### [Problem to work on]
Can you rewrite everything from the line containing "- Dentro desses" down to the line containing "Essa capacidade de", swapping "arquivos" for "ficheiros" and leaving the rest untouched?

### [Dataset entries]
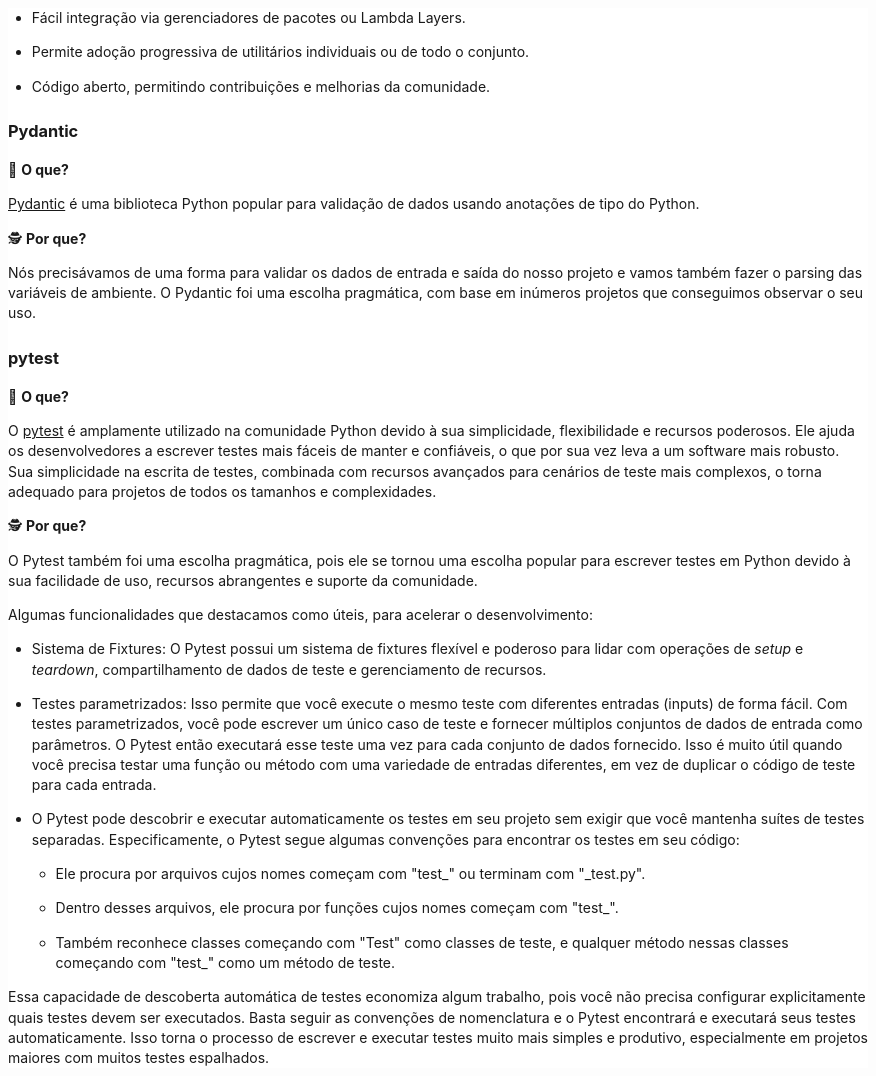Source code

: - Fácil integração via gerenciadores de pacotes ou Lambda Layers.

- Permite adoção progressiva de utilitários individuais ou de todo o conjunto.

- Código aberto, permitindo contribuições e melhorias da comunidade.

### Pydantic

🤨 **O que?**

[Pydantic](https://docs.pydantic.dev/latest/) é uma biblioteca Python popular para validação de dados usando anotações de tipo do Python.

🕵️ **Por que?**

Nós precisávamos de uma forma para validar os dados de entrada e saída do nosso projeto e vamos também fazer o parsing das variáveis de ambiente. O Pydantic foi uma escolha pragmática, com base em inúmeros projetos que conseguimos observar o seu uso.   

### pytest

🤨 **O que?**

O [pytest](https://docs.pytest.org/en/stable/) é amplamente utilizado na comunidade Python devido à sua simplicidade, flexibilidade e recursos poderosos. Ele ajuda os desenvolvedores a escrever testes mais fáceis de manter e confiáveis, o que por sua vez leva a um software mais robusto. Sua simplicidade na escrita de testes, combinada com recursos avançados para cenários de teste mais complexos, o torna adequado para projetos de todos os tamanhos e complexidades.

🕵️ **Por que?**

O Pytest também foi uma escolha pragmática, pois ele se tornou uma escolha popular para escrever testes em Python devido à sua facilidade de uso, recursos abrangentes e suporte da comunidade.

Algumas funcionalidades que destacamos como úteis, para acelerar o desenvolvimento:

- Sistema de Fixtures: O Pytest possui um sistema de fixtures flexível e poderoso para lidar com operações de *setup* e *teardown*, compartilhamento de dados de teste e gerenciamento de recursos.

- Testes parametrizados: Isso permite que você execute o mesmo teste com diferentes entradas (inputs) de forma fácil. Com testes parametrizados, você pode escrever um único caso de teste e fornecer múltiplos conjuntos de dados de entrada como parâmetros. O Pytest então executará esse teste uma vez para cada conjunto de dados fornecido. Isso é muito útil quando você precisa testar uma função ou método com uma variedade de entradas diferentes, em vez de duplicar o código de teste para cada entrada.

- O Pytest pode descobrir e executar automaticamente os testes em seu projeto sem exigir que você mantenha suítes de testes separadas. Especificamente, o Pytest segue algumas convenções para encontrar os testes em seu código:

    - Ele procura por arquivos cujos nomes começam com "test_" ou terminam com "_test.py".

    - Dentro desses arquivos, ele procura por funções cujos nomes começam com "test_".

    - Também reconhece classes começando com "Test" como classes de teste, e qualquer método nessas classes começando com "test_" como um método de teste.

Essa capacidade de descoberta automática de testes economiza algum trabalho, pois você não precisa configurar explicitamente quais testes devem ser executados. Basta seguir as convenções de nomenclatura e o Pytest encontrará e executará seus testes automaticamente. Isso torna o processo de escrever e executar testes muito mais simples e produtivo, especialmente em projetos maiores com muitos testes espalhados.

---

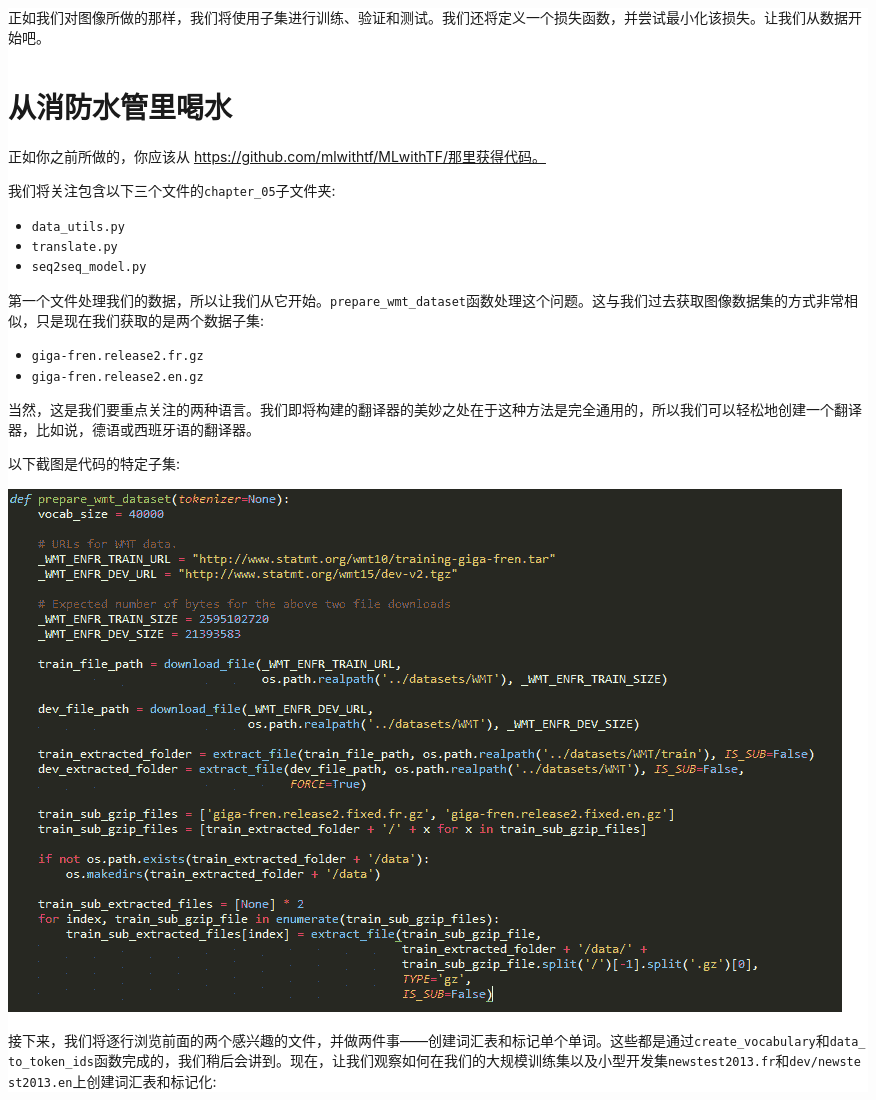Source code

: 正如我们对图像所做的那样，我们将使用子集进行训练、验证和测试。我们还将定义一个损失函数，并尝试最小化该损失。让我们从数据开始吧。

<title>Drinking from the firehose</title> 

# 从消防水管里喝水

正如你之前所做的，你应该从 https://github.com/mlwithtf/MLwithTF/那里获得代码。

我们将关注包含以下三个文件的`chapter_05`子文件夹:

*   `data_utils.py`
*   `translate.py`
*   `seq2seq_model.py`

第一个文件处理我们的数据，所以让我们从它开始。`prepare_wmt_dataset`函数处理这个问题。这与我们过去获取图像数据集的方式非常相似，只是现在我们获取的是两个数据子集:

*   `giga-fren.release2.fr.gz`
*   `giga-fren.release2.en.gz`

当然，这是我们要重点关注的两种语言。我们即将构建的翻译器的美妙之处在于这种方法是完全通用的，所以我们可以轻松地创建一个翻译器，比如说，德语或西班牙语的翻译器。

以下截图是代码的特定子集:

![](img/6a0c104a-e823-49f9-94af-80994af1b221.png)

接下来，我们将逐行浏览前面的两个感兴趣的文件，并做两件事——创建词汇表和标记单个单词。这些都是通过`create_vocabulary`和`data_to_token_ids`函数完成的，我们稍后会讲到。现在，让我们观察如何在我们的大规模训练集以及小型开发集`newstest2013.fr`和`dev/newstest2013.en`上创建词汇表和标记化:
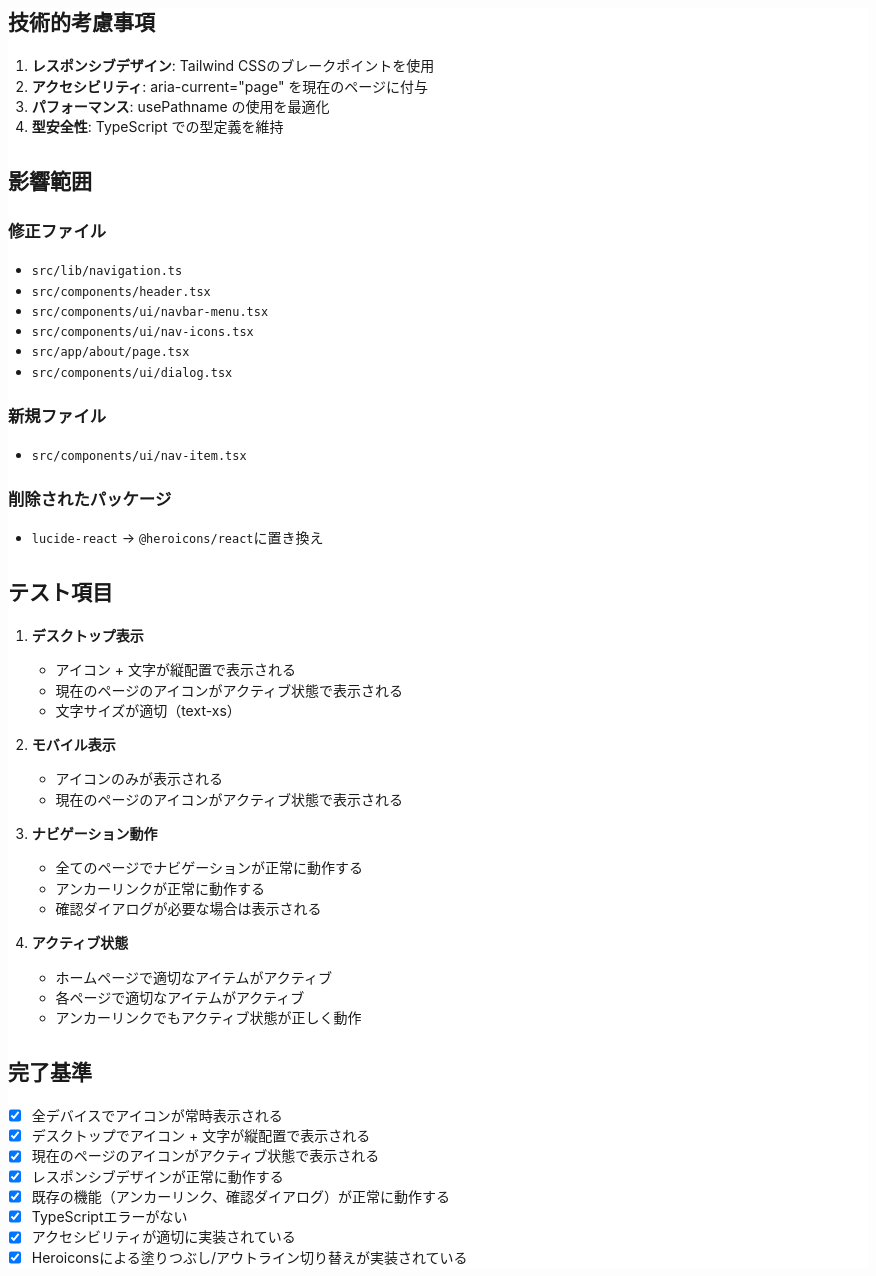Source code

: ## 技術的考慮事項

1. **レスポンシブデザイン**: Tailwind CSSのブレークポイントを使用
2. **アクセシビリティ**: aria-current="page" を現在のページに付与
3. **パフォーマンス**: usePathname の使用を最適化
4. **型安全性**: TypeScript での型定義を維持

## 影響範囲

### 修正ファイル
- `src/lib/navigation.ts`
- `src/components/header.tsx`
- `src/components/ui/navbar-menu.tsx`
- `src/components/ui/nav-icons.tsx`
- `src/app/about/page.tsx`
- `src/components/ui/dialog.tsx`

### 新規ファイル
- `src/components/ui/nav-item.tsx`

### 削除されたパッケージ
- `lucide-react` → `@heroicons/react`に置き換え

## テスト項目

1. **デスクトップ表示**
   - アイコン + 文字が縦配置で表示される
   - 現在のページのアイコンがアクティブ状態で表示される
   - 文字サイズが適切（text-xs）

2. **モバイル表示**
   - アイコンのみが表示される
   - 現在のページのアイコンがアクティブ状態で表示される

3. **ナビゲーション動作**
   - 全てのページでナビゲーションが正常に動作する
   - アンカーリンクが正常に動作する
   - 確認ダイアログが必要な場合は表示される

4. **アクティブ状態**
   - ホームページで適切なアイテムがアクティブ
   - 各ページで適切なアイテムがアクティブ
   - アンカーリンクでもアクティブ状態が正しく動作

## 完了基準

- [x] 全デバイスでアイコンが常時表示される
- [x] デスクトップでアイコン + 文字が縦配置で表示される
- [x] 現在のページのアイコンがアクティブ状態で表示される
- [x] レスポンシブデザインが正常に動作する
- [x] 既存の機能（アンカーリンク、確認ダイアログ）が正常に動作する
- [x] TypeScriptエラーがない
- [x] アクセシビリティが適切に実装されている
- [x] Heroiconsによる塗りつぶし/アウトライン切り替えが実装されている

==

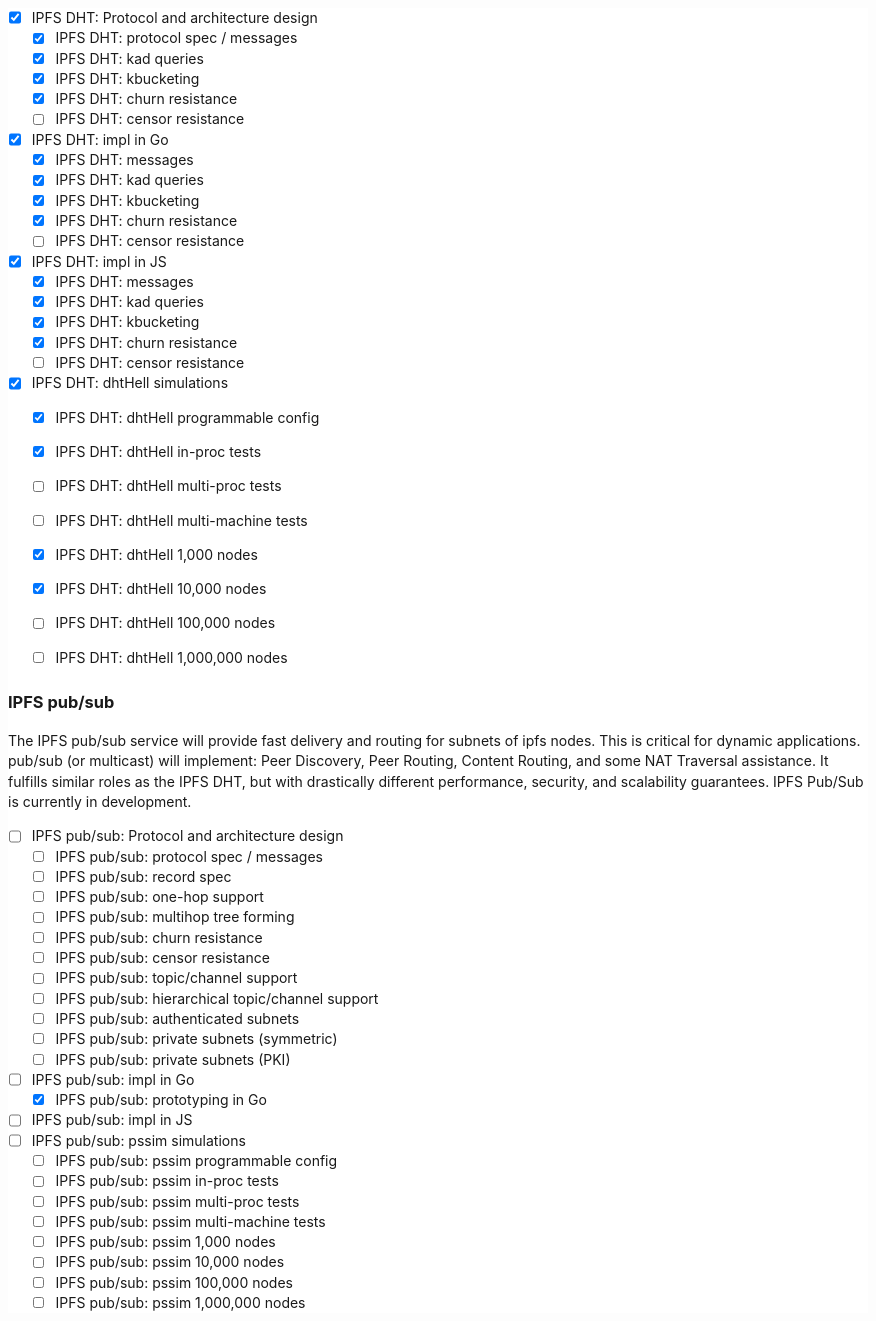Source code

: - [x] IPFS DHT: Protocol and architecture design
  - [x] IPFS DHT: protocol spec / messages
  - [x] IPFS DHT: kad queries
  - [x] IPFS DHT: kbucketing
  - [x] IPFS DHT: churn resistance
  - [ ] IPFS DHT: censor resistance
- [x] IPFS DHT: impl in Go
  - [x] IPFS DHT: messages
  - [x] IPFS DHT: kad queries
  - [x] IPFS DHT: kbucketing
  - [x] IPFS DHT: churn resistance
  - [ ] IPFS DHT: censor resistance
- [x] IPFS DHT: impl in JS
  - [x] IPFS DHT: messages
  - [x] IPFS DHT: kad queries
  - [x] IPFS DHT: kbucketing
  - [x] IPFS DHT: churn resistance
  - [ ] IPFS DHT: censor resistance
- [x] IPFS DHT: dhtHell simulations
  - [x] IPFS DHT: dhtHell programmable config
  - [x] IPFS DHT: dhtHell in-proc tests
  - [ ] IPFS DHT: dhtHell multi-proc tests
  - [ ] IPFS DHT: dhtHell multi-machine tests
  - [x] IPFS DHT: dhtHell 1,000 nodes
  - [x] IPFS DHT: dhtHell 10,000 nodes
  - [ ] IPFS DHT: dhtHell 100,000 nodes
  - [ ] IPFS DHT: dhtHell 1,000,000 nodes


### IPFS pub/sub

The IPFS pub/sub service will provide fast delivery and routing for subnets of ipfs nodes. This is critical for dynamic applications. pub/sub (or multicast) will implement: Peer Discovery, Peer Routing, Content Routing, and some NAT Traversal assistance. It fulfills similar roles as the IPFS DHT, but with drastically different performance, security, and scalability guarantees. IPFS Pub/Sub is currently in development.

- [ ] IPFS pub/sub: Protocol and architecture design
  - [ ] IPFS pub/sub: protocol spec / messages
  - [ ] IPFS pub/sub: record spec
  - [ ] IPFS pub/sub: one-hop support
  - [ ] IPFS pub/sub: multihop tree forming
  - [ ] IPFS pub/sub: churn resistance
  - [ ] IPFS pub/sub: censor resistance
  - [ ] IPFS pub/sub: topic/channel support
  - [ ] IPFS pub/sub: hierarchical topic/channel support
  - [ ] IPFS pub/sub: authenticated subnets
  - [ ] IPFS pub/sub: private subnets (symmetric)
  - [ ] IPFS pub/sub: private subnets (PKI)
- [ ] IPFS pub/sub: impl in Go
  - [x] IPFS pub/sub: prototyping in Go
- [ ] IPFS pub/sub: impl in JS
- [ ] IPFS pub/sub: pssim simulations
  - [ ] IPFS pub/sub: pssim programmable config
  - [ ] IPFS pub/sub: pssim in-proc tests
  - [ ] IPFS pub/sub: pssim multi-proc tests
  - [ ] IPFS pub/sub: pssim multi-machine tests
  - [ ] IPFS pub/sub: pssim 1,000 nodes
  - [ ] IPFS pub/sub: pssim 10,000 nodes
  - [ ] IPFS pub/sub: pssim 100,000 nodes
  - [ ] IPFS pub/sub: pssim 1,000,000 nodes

### [Completed exercise]
    - Dentro desses ficheiros, ele procura por funções cujos nomes começam com "test_".

    - Também reconhece classes começando com "Test" como classes de teste, e qualquer método nessas classes começando com "test_" como um método de teste.

Essa capacidade de descoberta automática de testes economiza algum trabalho, pois você não precisa configurar explicitamente quais testes devem ser executados. Basta seguir as convenções de nomenclatura e o Pytest encontrará e executará seus testes automaticamente. Isso torna o processo de escrever e executar testes muito mais simples e produtivo, especialmente em projetos maiores com muitos testes espalhados.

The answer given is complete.